• _Quoted passage_:
Okay. No, no, that's good. The general... This pillow is a little too small for me. The general... stance of your meditation. is you sit down, you pay a little attention to your breathing, you count your exhales, and thoughts come and go and you pay no attention to them. That's standard classic zazen. And it should be the basic zazen for you. And you get more experienced. There's many things I could say about it, but that's, let's say, standard zazen. But if something else comes up, not just in your thinking during zazen,

[28:24]

Something comes up, not just in your thinking during zazen. And comes up with real force. It doesn't come up just in zazen thinking. What is a problem in your life? and something that's concerning you outside of zazen, and may also come up with real force in zazen, then you can make a specific decision to explore that. This isn't out of keeping, because this is how you work with a koan. Or how you work with examining thoughts to return to the source of thoughts.

[29:39]

So I would say the main practice is, if you're working with zazen, not just doing zazen, There's not inviting your thoughts to tea. There's tracing your thoughts and feelings back to their source. There's watching the transfer of the movement of a a little ball, into a thought, into a feeling, into a perception, into affecting your state of mind, and so forth. Watching the energy of something be sometimes a sensation, sometimes a thought, sometimes a feeling. And then there's taking a specific topic, Buddhist topic, or personal topic, and working with it.

[30:55]

Okay. Those are the four most basic modes of practice. And then, when you get more skillful, there are transformational practices for these things. And using different states of mind and different focuses of being to work with things. And that you need help from a teacher. You had a question? I have a simple question. How do you work with it without a teacher?

Stored data entries:
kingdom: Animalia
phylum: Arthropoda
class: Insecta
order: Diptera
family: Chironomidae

==

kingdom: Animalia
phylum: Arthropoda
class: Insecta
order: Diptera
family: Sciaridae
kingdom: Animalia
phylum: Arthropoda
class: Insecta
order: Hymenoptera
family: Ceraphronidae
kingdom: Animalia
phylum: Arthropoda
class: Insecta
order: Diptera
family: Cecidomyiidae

• _Challenges_:
• A. According to the zazen talk, why is deciding to explore a specific life problem during zazen not out of keeping with practice? Answer in one to three sentences.
• B. Answer these questions from the zazen talk, one per line:
(i) In standard classic zazen, what do you count?
(ii) In standard zazen, how do you treat the thoughts that come and go?
(iii) How many of the most basic modes of practice does the speaker name?

• _Response list_:
• A. It is not out of keeping because this is how you work with a koan. It is also how you work with examining thoughts to return to the source of thoughts.

• B.
(i) Your exhales.
(ii) You pay no attention to them.
(iii) Four.